Power systems such as electrical power distribution or transmission systems are used to supply, transmit and use electric power. High Voltage Direct Current (HVDC) power transmission is becoming increasingly important due to increasing need for power supply or delivery, interconnected power transmission and distribution systems and long transmission distances from generation stations to load centers.
An HVDC converter station is a type of station configured to convert high voltage direct current (DC) to alternating current (AC) or the reverse. An HVDC converter station may comprise a plurality of elements such as the converter itself (or a plurality of converters connected in series or in parallel), an alternating current switch gear, transformers, capacitors, filters, a direct current switch gear and/or other auxiliary elements. Electronic converters may comprise a plurality of solid-state based devices such as semiconductor devices and may be categorized as line-commutated converters, using e.g. thyristors as switches, or voltage source converters, using transistors such as insulated gate bipolar transistors (IGBTs) as switches (or switching devices). A plurality of solid-state semiconductor devices such as thyristors or IGBTs may be connected together, for instance in series, to form a building block, or cell, of an HVDC converter, which may also be referred to as an HVDC converter valve. According to one example, a plurality of solid-state semiconductor devices such as thyristors or IGBTs may be connected in series in a cell of an HVDC converter. During normal operation of e.g. an HVDC power transmission system or an HVDC grid including the HVDC converter, the solid-state semiconductor devices in the HVDC converter may at times be in a conducting mode in which they are conducting current and at other times be in a blocking mode, in order to attain a desired or required wave form of the current, as known in the art.

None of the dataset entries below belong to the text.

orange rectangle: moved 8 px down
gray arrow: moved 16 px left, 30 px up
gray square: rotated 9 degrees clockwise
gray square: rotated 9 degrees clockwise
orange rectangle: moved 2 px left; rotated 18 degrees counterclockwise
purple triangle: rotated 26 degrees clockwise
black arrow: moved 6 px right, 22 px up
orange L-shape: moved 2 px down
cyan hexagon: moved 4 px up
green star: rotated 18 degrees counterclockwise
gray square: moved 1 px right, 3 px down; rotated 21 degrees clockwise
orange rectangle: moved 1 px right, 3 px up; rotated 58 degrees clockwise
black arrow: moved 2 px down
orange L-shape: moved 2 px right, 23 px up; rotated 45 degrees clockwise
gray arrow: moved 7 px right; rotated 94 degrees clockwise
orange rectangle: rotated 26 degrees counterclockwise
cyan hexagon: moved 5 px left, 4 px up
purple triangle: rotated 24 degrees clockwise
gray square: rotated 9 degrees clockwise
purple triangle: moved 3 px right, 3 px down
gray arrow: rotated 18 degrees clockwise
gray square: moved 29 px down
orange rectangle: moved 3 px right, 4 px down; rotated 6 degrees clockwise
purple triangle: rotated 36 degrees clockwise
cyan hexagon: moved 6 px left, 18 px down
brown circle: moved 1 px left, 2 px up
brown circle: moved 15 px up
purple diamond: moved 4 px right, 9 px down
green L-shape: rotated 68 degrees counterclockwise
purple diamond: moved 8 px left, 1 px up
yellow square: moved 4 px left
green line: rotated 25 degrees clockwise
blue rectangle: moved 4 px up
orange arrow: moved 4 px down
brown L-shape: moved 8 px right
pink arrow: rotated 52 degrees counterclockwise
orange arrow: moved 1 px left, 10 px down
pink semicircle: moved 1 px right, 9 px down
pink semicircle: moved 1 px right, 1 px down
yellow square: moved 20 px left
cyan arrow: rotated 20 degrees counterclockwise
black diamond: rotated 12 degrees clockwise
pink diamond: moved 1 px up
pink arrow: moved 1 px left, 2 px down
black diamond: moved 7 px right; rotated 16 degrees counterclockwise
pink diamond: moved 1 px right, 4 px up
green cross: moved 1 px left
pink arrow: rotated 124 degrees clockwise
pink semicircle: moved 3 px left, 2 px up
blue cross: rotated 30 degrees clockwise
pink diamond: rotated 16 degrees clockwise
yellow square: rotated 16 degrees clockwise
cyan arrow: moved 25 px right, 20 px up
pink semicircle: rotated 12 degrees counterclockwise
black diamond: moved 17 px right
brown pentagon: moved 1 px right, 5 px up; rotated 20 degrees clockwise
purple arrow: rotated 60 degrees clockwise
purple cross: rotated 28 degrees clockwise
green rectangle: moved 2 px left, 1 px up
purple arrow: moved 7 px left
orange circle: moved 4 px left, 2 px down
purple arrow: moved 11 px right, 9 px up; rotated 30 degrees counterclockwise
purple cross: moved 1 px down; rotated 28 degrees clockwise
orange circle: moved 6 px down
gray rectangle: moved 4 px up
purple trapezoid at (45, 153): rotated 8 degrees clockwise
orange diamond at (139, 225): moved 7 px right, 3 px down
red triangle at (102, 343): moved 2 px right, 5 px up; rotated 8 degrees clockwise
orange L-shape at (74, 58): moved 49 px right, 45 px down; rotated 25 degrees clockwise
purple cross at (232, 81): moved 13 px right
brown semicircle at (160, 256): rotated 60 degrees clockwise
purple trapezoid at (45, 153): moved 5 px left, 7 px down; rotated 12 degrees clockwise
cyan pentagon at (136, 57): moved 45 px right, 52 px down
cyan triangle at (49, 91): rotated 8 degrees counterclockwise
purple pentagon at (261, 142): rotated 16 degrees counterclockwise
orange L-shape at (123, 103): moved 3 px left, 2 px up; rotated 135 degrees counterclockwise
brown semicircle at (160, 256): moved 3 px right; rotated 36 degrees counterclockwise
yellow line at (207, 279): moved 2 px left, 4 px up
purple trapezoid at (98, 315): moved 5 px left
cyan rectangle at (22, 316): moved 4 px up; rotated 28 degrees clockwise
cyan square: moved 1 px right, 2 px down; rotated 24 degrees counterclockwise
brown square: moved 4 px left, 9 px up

Components in a power system such as a HVDC power system operating at relatively high DC voltages may be electromagnetically shielded in order to reduce or eliminate the risk of partial discharges, arcing or flashovers occurring between the component and for example a wall, floor or ceiling within a building in which the component is arranged. For example, an HVDC converter is often arranged in a purpose-built building, which may be referred to as a valve hall or converter hall, for accommodating the HVDC converter. The required air clearance between the component and for example a wall, floor or ceiling within a building in which the component is arranged may at least in part depend on the electromagnetic shielding capacity or capabilities of the electromagnetic shield and/or the required or intended operating voltage of the power system.